The Gene Normalizer provides tools for resolving ambiguous human gene references to consistently-structured, normalized terms. For gene concepts extracted from NCBI Gene, Ensembl, and HGNC, it designates a CURIE, and provides additional metadata like current and previously-used symbols, aliases, database cross-references and associations, and coordinates.
Documentation · Installation · Usage · API reference
The Gene Normalizer is available on PyPI:
python3 -m pip install gene-normalizer
See installation instruction in the documentation for a description of installation options and data setup requirements.
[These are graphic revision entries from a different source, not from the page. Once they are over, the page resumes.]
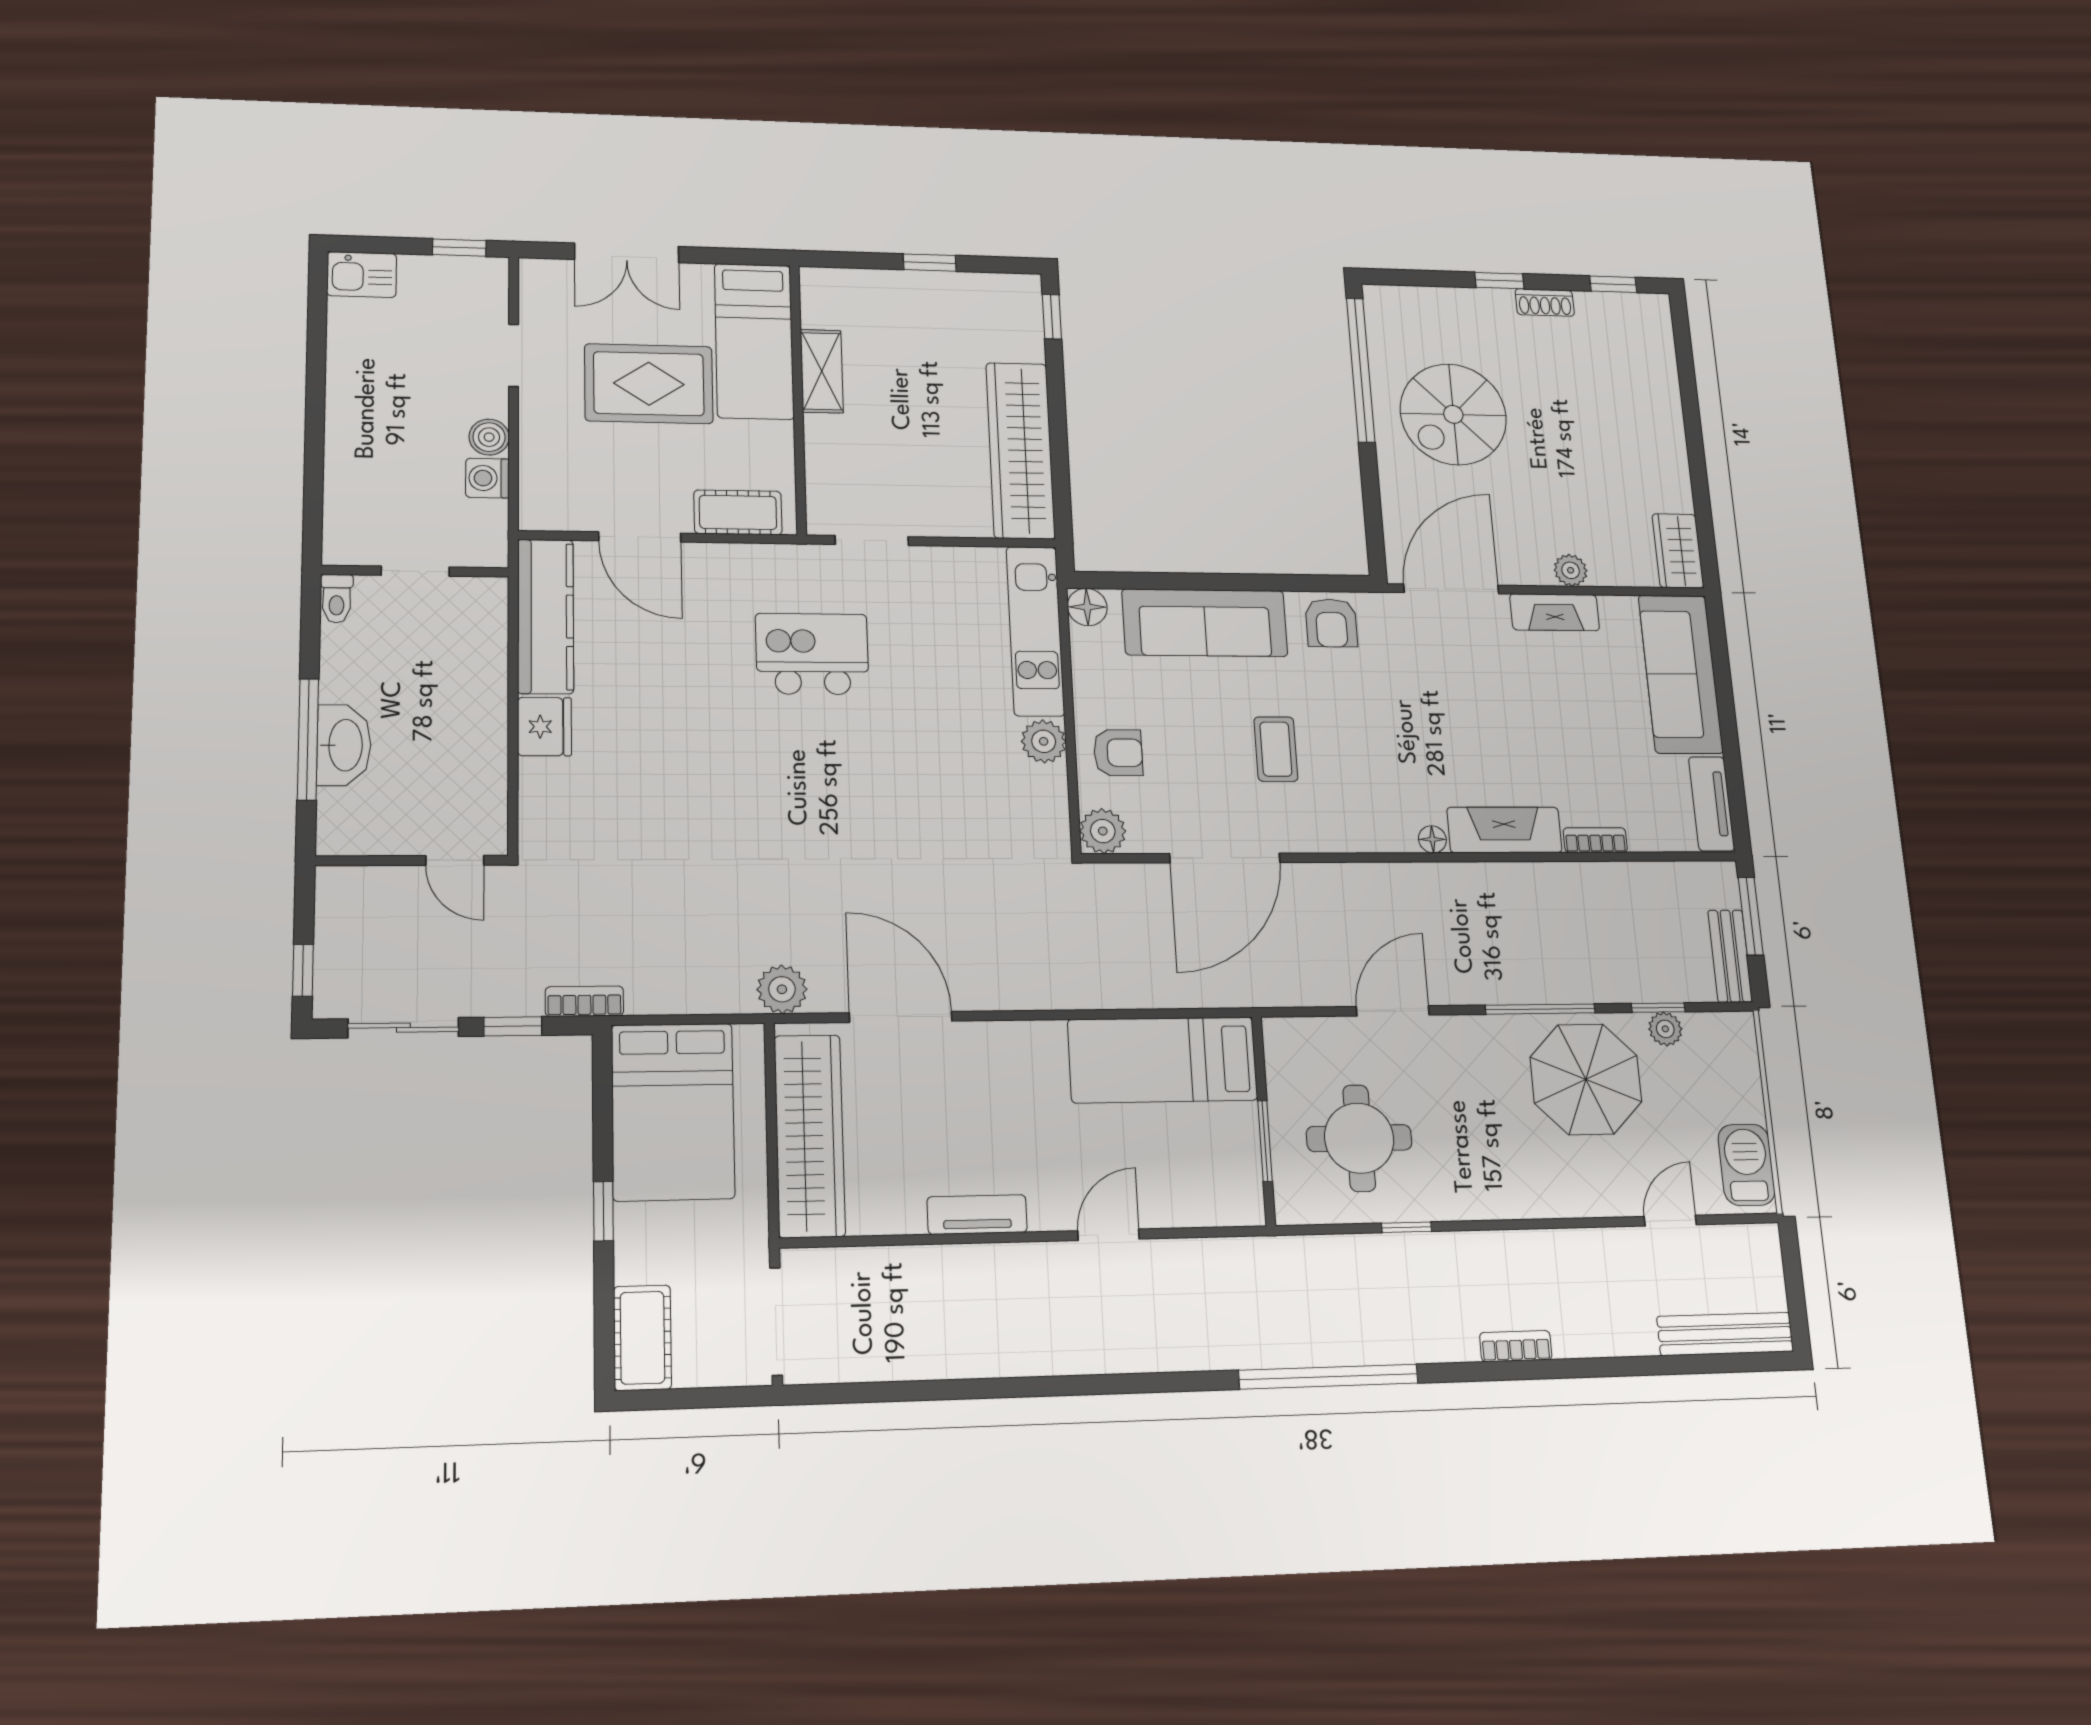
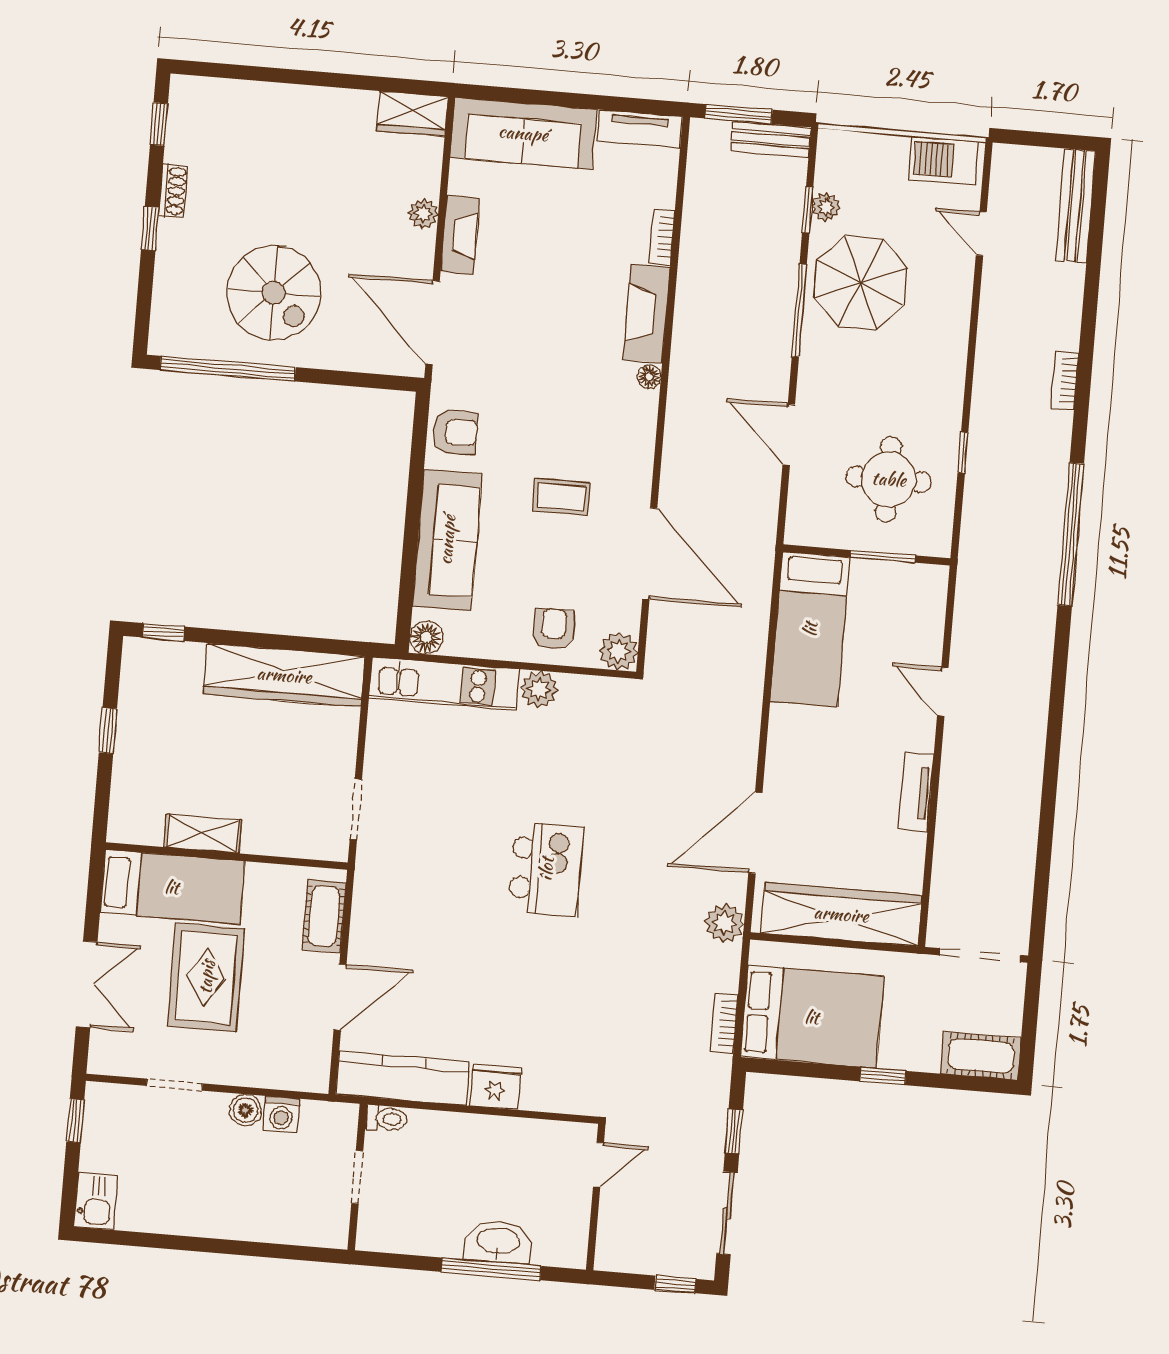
toilet: (337, 599) -> (386, 1119), moved
kitchen island: (812, 654) -> (546, 869), moved, turned 180
bookcase: (584, 1001) -> (724, 1023), moved

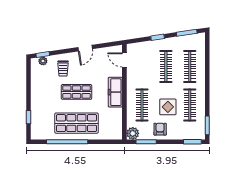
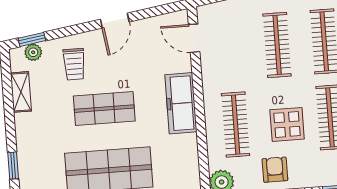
shelving: (35, 80) -> (21, 92), added

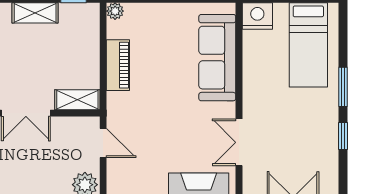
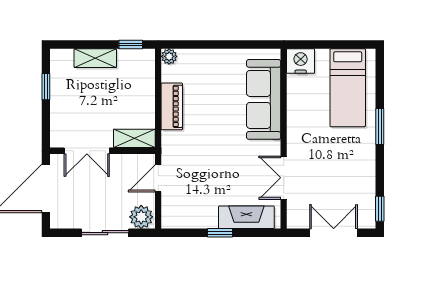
window: (343, 136) -> (380, 209), moved
door: (103, 143) -> (158, 178), swing flipped

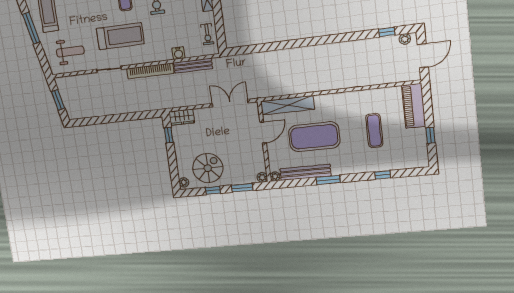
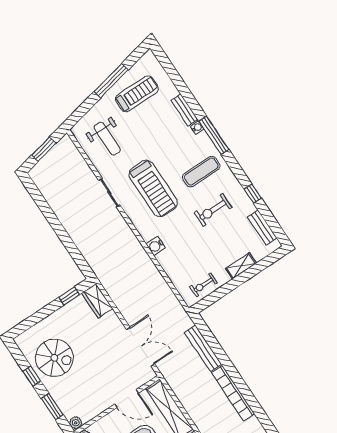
water cooler: (178, 53) -> (156, 246), moved
bench: (193, 66) -> (203, 348), moved
bookcase: (150, 71) -> (233, 393), moved
plant: (184, 182) -> (24, 339), removed

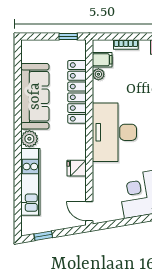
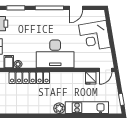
sofa: (35, 96) -> (32, 105), removed
fridge: (77, 168) -> (91, 78), moved

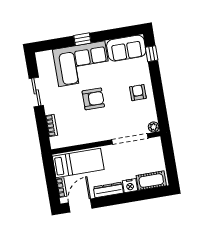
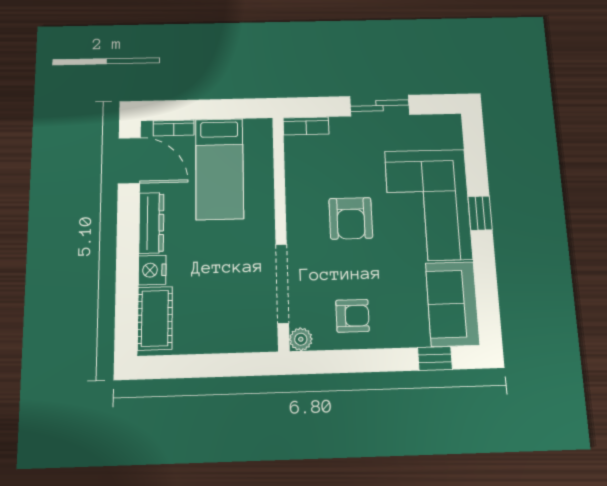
plant: (154, 127) -> (301, 339), moved
doorway: (130, 139) -> (282, 283), moved
wall: (106, 143) -> (281, 231), moved

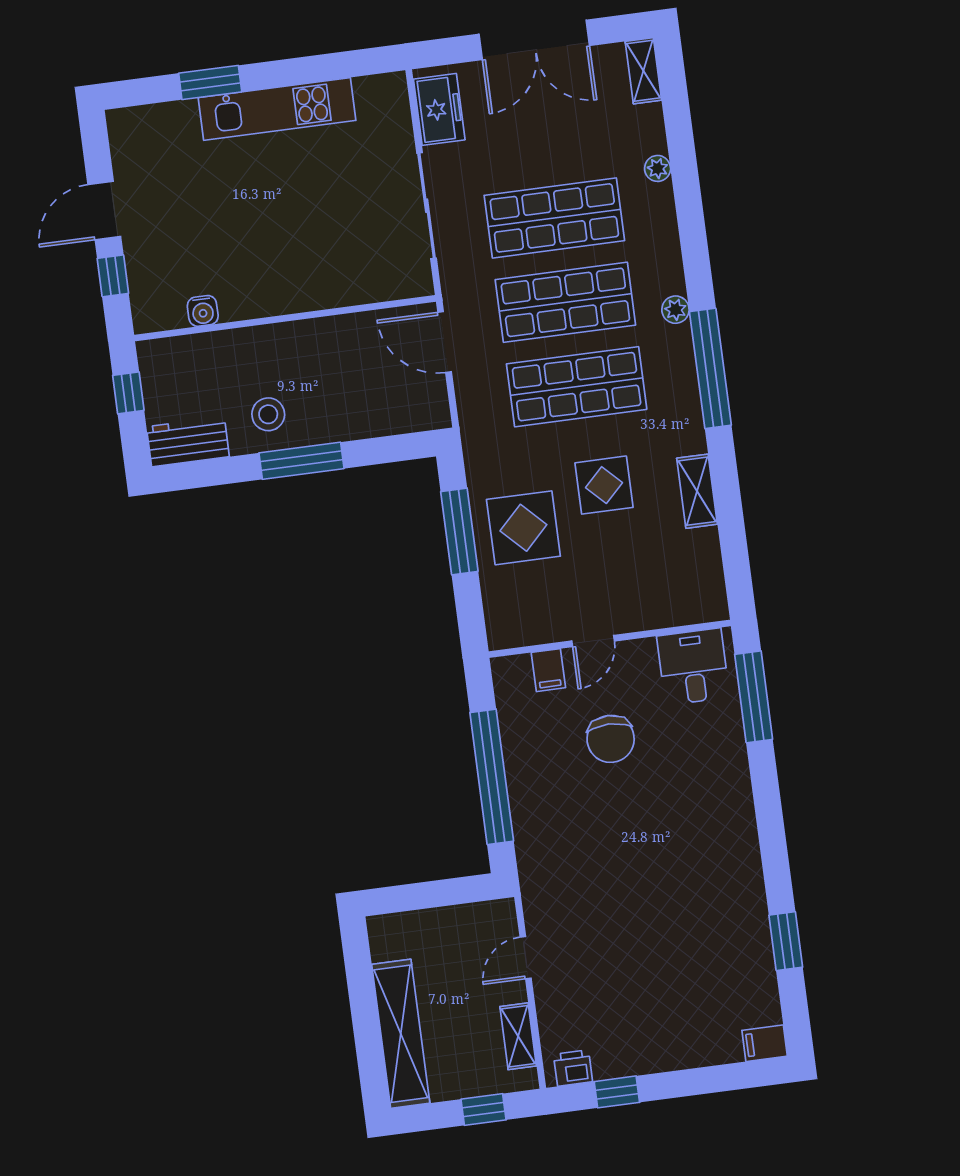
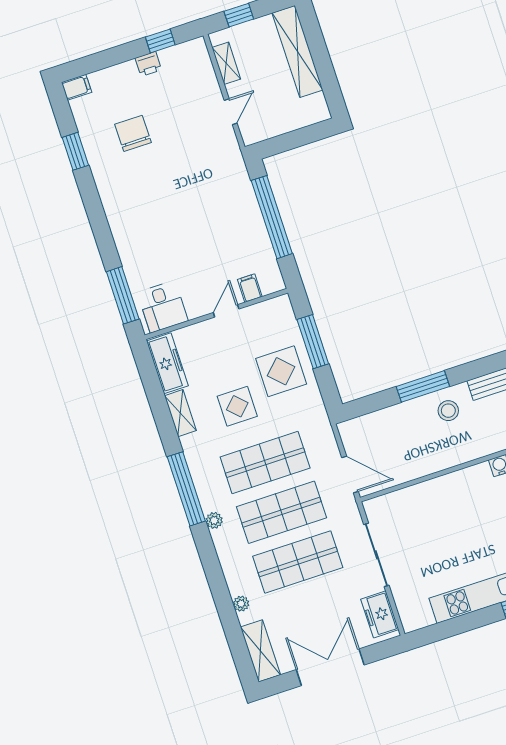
shelving: (643, 71) -> (261, 651), width x1.50, depth x1.33
window: (459, 531) -> (313, 342), moved
freezer: (703, 575) -> (167, 363), added
chair: (611, 739) -> (133, 133), moved
printer: (573, 1068) -> (148, 64), moved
Use the live service to programmatically normalize gene terms, as in the following truncated example:
$ curl 'https://normalize.cancervariants.org/gene/normalize?q=BRAF' | python -m json.tool
{
"query": "BRAF",
"match_type": 100,
"gene": {
"conceptType": "Gene",
"id": "normalize.gene.hgnc:1097"
"primaryCode": "hgnc:1097",
"label": "BRAF",
"extensions": [
{
"name": "aliases",
"value": [
"BRAF1",
"B-RAF1",
"NS7",
"RAFB1",
"B-raf",
"BRAF-1"
]
}
]
}
# ...
}
Or utilize the Python API for fast access:
>>> from gene.database import create_db
>>> from gene.query import QueryHandler
>>> q = QueryHandler(create_db())
>>> result = q.normalize("KRAS")
>>> result.gene.primaryCode
'hgnc:6407'
See the usage and normalization entries in the documentation for more.
We welcome bug reports, feature requests, and code contributions from users and interested collaborators. The documentation contains guidance for submitting feedback and contributing new code.